Friday, June 29, 2012

The Day After

I have been fighting my inner Krauthammer since my initial posts yesterday (here, here, and here -- with updates!) on SCOTUS' Obamacare decision, and I have decided I can only hope to contain it.

There's plenty of analysis out there as to what John Roberts' behind-the-scenes motivations might be, what does the decision mean for healthcare, or the economy, what do we do next, ...

Jonah Goldberg's G-file newsletter today captures my view on the whole the-chief-justice-is-a-genius-who-just-maneuvered-the-president-into-his-very-own-Marbury-v.-Madison bit:
"Why do you keep calling it a tax?" Justice Breyer asked the solicitor general during the oral arguments for Obamacare last March.

The whole room burst into laughter.

But apparently not Chief Justice Roberts.

Despite the fact that pretty much every lower court found this tax claim laughable; despite the fact that President Obama indignantly insisted it wasn't a tax; despite the fact that the administration largely ignored the tax question in its defense of the law; despite the fact that the Congress made every effort to insist the mandate penalty was not a tax -- short of carving "this is no tax" with a potato peeler into their collective foreheads . . .

Justice Roberts concluded it is, in fact, a tax. ...

[M]y problem with this is that this is b.s. ...

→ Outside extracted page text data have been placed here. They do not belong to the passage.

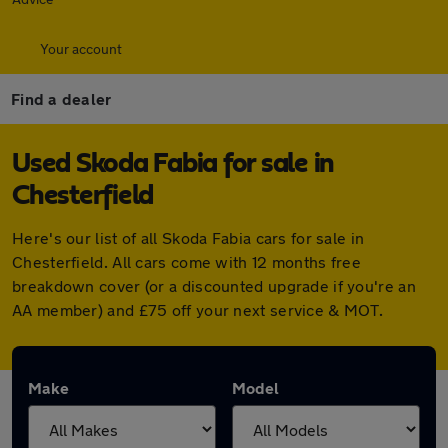
Your account
Find a dealer
Used Skoda Fabia for sale in
Chesterfield
Here's our list of all Skoda Fabia cars for sale in
Chesterfield. All cars come with 12 months free
breakdown cover (or a discounted upgrade if you're an
AA member) and £75 off your next service & MOT.
Make
Model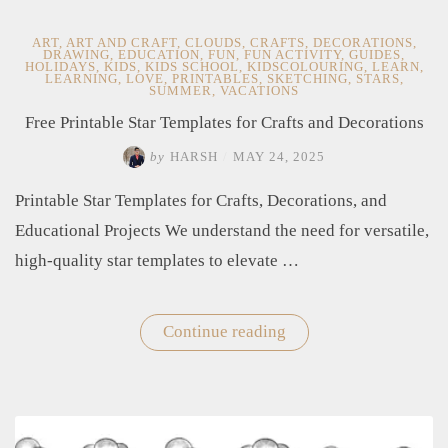
ART
,
ART AND CRAFT
,
CLOUDS
,
CRAFTS
,
DECORATIONS
,
DRAWING
,
EDUCATION
,
FUN
,
FUN ACTIVITY
,
GUIDES
,
HOLIDAYS
,
KIDS
,
KIDS SCHOOL
,
KIDSCOLOURING
,
LEARN
,
LEARNING
,
LOVE
,
PRINTABLES
,
SKETCHING
,
STARS
,
SUMMER
,
VACATIONS
Free Printable Star Templates for Crafts and Decorations
by
HARSH
/
MAY 24, 2025
Printable Star Templates for Crafts, Decorations, and
Educational Projects We understand the need for versatile,
high-quality star templates to elevate …
Continue reading
"Free
Printable
Star
Templates
for
Crafts
and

Yes, yes: I know. Already numerous people I respect are praising Roberts for playing the "long game" (See: Jay Cost, Sean Trende, George Will, Charles Krauthammer, et al.) I get the argument: The decision rolled back the Commerce Clause; it created new political limits on expanding government (in effect, everything the nanny state wants to do now has to be called a tax to get over the constitutional plate); it restored the reputation of the Court so that future conservative decisions will be more readily accepted; it showed Roberts is the tortoise and Obama the hare.

Meh.

Look, I'll be delighted if all these things turn out to be true. But as a conservative, I'm skeptical of these three-carom-shot approaches to politics. I remember all of the people who wondered whether it would be better if McCain lost in 2008 (including me!). It turns out Ed Koch's mother was right when she told him, "It's always better to win than to lose." Everyone hailing Roberts's brilliance is in effect congratulating Jack for bringing home the magic beans -- before they grow into a giant stalk. He traded the cow of overturning Obamacare now for some "long game" beans that might one day grow into something cool. It is an un-conservative tendency to credit one man with being able to plan that far out into the future.

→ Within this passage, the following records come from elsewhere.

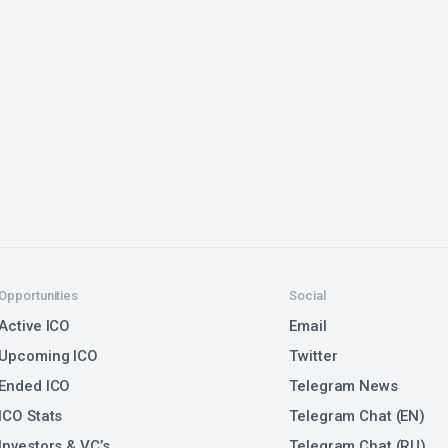
Opportunities
Social
Active ICO
Email
Upcoming ICO
Twitter
Ended ICO
Telegram News
ICO Stats
Telegram Chat (EN)
Investors & VC’s
Telegram Chat (RU)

The argument you hear a lot is that Roberts was a genius for figuring out how to gut the Commerce Clause while still preserving the Commerce Clause. But you know what else he could have done? He could have gutted the Commerce Clause and overturned Obamacare! How? By simply ruling what he believes and signing on with Scalia, Kennedy, Alito, and Thomas. Instead we're being told that win-lose is better than win-win. Not. Buying. It.

Moreover, what Roberts did is not in his job description. Whatever his motivation -- whether it was to defend the Court's reputation or his own, or if it was to deliver some ingenious slow-acting poison to the Nanny State -- that's not what justices are supposed to prioritize. If he's the umpire he claims to be, he should be umping.

(emphasis added)
And as for what's next, that one is simple for me. Obamacare is worse than you think it is.





And the threat to religious freedom is real. I'll go so far to say I think the law is not only wrong, it is immoral beyond repair. It may even be evil in its application, which has only just begun. That means the path is repeal and start over. There will be more to come on that (hey, we have until November now), but, in the mean time, my focus is on the Fortnight for Freedom, which continues apace.